> **Your objective**
The records below must be duplicated exactly, character for character.

*** Block opens ***

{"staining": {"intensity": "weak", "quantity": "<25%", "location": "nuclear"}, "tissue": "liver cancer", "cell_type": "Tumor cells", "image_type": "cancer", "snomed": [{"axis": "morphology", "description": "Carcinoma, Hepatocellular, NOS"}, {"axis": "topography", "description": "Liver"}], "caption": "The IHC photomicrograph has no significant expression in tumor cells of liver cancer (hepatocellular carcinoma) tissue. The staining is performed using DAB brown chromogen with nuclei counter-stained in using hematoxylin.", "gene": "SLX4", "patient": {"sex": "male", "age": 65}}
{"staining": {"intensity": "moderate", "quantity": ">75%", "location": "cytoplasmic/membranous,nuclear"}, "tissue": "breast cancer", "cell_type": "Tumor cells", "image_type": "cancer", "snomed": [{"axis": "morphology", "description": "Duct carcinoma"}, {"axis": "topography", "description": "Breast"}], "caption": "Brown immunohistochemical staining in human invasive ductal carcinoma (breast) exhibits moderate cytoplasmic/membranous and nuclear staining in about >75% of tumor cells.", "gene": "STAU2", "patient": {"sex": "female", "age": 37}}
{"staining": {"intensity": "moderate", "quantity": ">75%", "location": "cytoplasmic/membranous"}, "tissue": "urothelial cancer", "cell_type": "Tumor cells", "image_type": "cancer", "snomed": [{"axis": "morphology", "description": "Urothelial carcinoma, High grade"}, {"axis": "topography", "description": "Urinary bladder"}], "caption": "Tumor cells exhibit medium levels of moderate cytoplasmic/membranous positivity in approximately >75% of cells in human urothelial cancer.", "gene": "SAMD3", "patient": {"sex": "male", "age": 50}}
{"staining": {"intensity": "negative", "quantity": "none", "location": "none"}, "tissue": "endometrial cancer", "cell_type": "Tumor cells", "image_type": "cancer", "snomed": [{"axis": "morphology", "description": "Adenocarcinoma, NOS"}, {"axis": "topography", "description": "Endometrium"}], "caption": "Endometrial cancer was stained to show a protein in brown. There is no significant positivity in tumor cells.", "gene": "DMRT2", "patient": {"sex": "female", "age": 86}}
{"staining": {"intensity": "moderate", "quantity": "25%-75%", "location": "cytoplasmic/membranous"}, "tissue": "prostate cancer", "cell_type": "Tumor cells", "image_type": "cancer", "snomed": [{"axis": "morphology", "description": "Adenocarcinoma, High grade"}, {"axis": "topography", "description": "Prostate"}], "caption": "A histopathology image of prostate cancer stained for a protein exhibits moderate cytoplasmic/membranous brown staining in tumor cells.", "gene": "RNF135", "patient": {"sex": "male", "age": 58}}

*** Block closes ***

> **Solution for this exercise**
{"staining": {"intensity": "weak", "quantity": "<25%", "location": "nuclear"}, "tissue": "liver cancer", "cell_type": "Tumor cells", "image_type": "cancer", "snomed": [{"axis": "morphology", "description": "Carcinoma, Hepatocellular, NOS"}, {"axis": "topography", "description": "Liver"}], "caption": "The IHC photomicrograph has no significant expression in tumor cells of liver cancer (hepatocellular carcinoma) tissue. The staining is performed using DAB brown chromogen with nuclei counter-stained in using hematoxylin.", "gene": "SLX4", "patient": {"sex": "male", "age": 65}}
{"staining": {"intensity": "moderate", "quantity": ">75%", "location": "cytoplasmic/membranous,nuclear"}, "tissue": "breast cancer", "cell_type": "Tumor cells", "image_type": "cancer", "snomed": [{"axis": "morphology", "description": "Duct carcinoma"}, {"axis": "topography", "description": "Breast"}], "caption": "Brown immunohistochemical staining in human invasive ductal carcinoma (breast) exhibits moderate cytoplasmic/membranous and nuclear staining in about >75% of tumor cells.", "gene": "STAU2", "patient": {"sex": "female", "age": 37}}
{"staining": {"intensity": "moderate", "quantity": ">75%", "location": "cytoplasmic/membranous"}, "tissue": "urothelial cancer", "cell_type": "Tumor cells", "image_type": "cancer", "snomed": [{"axis": "morphology", "description": "Urothelial carcinoma, High grade"}, {"axis": "topography", "description": "Urinary bladder"}], "caption": "Tumor cells exhibit medium levels of moderate cytoplasmic/membranous positivity in approximately >75% of cells in human urothelial cancer.", "gene": "SAMD3", "patient": {"sex": "male", "age": 50}}
{"staining": {"intensity": "negative", "quantity": "none", "location": "none"}, "tissue": "endometrial cancer", "cell_type": "Tumor cells", "image_type": "cancer", "snomed": [{"axis": "morphology", "description": "Adenocarcinoma, NOS"}, {"axis": "topography", "description": "Endometrium"}], "caption": "Endometrial cancer was stained to show a protein in brown. There is no significant positivity in tumor cells.", "gene": "DMRT2", "patient": {"sex": "female", "age": 86}}
{"staining": {"intensity": "moderate", "quantity": "25%-75%", "location": "cytoplasmic/membranous"}, "tissue": "prostate cancer", "cell_type": "Tumor cells", "image_type": "cancer", "snomed": [{"axis": "morphology", "description": "Adenocarcinoma, High grade"}, {"axis": "topography", "description": "Prostate"}], "caption": "A histopathology image of prostate cancer stained for a protein exhibits moderate cytoplasmic/membranous brown staining in tumor cells.", "gene": "RNF135", "patient": {"sex": "male", "age": 58}}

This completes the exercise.